Transparency becomes a competitive advantage. When residents see that every sum is spent properly, they pay on time, avoid conflicts at meetings, and recommend their management company to neighbors.

It’s cheaper to work with satisfied, loyal residents. In my own management company, when we gave residents full access to finances — down to every contractor invoice — the initial reaction was shock. People weren’t used to being trusted. But the opposite effect soon occurred: payment collection rates increased. When you can see that money really went to roof repairs, not into someone’s pocket, you pay with a different mindset.

Can the platform be considered an anti-corruption tool? Yes, but I would phrase it more gently. We’re not fighting corruption — we’re creating an environment in which corruption becomes impossible. When every transaction is visible to residents, every request is logged, every decision documented — the space for abuse simply disappears. There’s no need for inspections or controllers; you need a system in which everything is transparent.

How do you envision Uzbekistan’s property management market in a few years? Will the Unitify mobile app become a single entry point for handling all household matters — from paying electricity bills to ordering insurance services — and what new AI features do you plan to bring to the market in the near future?

In a few years, Uzbekistan’s property management market will look completely different. A huge amount of housing is being built right now, and every new building is an opportunity to get it right from the start — no more dragging along paper logs and Excel spreadsheets, but launching the building fully digital from day one.

Will Unitify become a single entry point for everything? We are moving in that direction, but with an important caveat: we don’t want to do everything ourselves. We are building a platform to which services can connect. Insurance, service marketplaces, smart devices, payment systems — all of this can be handled by partners, while Unitify provides a single interface for residents and a unified management system for the management company.

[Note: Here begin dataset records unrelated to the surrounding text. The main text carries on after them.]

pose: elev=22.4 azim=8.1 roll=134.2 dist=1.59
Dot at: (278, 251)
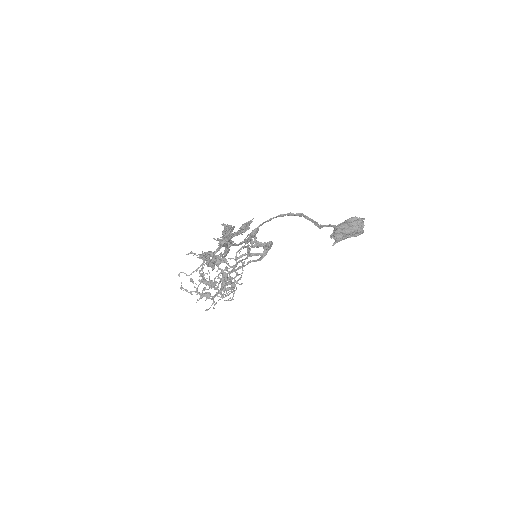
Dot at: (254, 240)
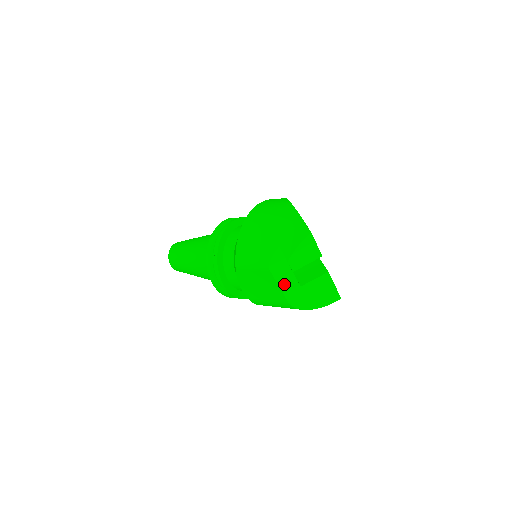
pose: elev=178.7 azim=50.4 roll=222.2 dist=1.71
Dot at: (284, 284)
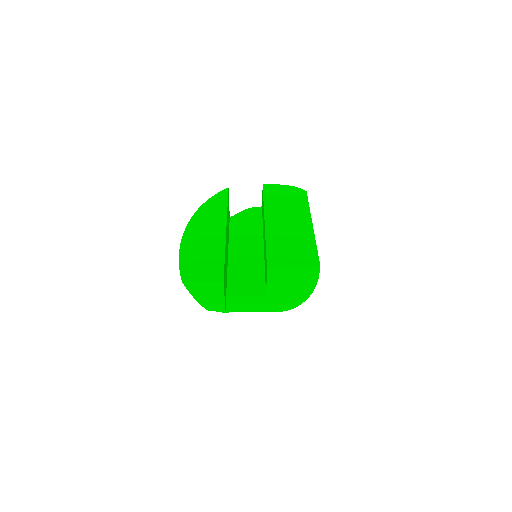
Dot at: (250, 307)
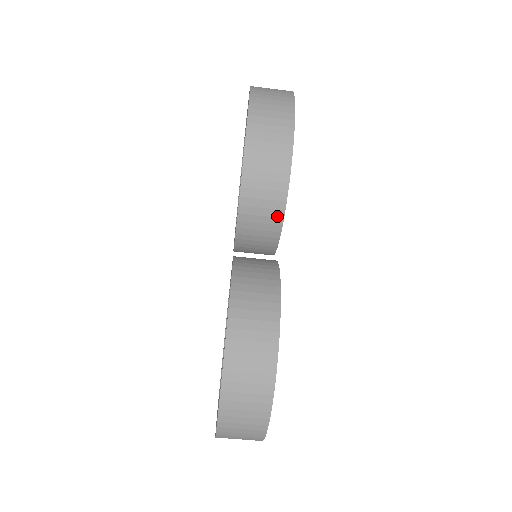
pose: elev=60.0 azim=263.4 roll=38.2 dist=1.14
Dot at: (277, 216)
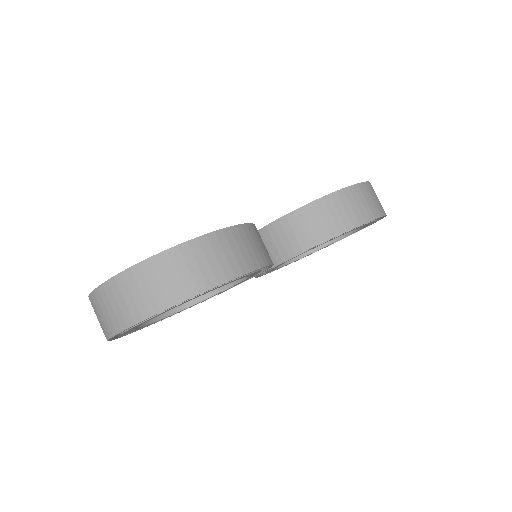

Among the AI features we are developing: predictive analytics — the system alerts you when equipment will soon need replacement, before it actually breaks down; smart recommendations for management companies — highlighting where you’re overpaying, where money is lost, and where processes can be optimized; and, as I mentioned before, an open API for residents’ personal AI assistants. This creates an entirely new channel of interaction. Imagine a resident asking their assistant on the phone: “How am I doing with my utility payments?” — and the assistant responds, because it’s connected to the data via Unitify. No need to open the app, no need to remember a password. The assistant monitors and reminds automatically.

I believe that in a few years, managing a building will be as convenient as ordering a taxi. Uzbekistan has every chance of reaching this milestone before many other countries.